Valbonne : une mobilisation citoyenne contre le frelon à pattes jaunes
La chasse aux reines fondatrices du frelon à pattes jaunes est officiellement ouverte à Valbonne. Trois apicultrices déterminées, Suzie Ravier, Julia Muller et Patricia Le Lubois de Marsilly, mènent une guerre territoriale contre cet envahisseur qui menace la biodiversité locale. Leur objectif est clair : protéger les abeilles et les insectes pollinisateurs, essentiels à l'équilibre écologique.
Un cocktail maison pour piéger le prédateur
Leur arme secrète ? Un piège artisanal composé d'un tiers de bière, d'un tiers de vin et d'un tiers de grenadine. Ce mélange sucré attire spécifiquement le frelon à pattes jaunes, Vespa velutina, souvent appelé à tort « frelon asiatique ». « Il faut utiliser son nom correct, frelon à pattes jaunes, pour éviter la confusion avec le frelon européen », insiste Suzie Ravier. L'an dernier, elle a capturé 500 reines, empêchant ainsi la création de centaines de nids.
Une stratégie collective pour mailler le territoire
Face à la prolifération exponentielle de cette espèce invasive, les apicultrices ont opté pour une approche collective. La commune de Valbonne a signé une convention avec l'association Les Amis de la faune et a acheté cent pièges pour un peu plus de 2 000 euros. Une dizaine de bénévoles assurent la pose et le suivi des pièges dans des zones identifiées, des jardins jusqu'à la forêt.
Julia Muller explique la tactique : « On va mailler le territoire.
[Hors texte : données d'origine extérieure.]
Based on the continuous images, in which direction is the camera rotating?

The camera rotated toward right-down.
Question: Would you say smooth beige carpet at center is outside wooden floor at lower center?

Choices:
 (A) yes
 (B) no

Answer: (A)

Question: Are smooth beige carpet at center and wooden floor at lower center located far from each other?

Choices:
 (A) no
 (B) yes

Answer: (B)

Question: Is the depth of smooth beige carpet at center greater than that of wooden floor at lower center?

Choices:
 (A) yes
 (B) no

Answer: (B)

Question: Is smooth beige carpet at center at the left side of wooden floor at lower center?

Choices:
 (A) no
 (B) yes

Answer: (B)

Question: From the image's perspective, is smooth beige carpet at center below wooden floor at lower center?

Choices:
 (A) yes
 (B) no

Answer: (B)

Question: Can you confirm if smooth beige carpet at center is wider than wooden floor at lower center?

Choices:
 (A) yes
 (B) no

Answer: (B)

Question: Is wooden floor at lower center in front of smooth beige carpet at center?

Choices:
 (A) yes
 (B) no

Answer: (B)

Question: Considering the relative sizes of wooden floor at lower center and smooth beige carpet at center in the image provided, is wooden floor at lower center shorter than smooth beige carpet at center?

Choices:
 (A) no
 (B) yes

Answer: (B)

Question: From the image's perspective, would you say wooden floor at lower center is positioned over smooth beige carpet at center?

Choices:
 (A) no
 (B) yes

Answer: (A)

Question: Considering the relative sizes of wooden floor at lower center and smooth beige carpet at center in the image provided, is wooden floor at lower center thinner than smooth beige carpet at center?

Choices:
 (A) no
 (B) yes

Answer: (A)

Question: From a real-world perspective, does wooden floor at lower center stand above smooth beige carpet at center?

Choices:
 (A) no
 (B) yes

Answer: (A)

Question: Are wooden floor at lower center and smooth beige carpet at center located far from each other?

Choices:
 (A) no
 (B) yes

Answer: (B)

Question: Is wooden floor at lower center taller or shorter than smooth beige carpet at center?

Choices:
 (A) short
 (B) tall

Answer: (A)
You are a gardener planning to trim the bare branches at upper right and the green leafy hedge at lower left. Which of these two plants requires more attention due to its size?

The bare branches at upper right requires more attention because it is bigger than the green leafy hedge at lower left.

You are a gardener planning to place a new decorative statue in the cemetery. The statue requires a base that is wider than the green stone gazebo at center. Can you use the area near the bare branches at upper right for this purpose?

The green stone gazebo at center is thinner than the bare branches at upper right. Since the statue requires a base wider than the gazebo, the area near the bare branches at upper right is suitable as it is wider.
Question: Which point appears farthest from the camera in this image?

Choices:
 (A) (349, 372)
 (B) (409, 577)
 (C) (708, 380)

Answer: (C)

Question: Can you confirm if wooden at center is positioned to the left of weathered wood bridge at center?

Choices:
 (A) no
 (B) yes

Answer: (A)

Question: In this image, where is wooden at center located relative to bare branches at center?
Il faudra contrôler les pièges, les vider, comptabiliser les captures et établir des statistiques pour cartographier les zones les plus infestées ». Cette cartographie permettra d'optimiser les efforts l'année prochaine.
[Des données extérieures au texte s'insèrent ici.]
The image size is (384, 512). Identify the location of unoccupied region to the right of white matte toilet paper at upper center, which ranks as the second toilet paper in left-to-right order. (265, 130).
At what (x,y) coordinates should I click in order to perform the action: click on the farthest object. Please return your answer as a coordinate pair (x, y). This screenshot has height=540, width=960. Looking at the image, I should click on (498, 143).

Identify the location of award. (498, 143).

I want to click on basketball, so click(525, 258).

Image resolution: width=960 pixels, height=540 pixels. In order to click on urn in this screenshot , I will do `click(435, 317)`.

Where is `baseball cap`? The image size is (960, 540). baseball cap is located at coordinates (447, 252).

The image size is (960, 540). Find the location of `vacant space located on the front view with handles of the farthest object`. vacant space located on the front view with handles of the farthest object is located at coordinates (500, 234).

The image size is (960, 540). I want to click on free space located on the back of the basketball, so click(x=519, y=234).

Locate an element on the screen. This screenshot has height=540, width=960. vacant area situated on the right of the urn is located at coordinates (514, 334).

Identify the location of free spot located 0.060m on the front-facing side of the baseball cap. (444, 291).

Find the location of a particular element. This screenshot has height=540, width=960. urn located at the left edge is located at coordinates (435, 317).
Le cycle de vie du frelon et l'importance du piégeage précoce
Patricia Le Lubois de Marsilly détaille le cycle de vie du prédateur : « Les femelles fécondées hibernent seules, puis se réveillent affamées en mars-avril. Elles construisent d'abord des nids primaires à faible hauteur, où elles pondent par centaines ». C'est à ce moment-là que le piégeage sur deux mois est crucial pour capturer les fondatrices avant qu'elles ne fondent leurs colonies.
En été, apparaissent les nids secondaires, pouvant abriter de 2 000 à 13 000 individus et peser jusqu'à 10 kg. Ces nids, souvent perchés en hauteur dans les arbres, sont difficiles d'accès et dangereux. Une campagne automnale est ensuite nécessaire pour cibler les femelles fécondées survivantes.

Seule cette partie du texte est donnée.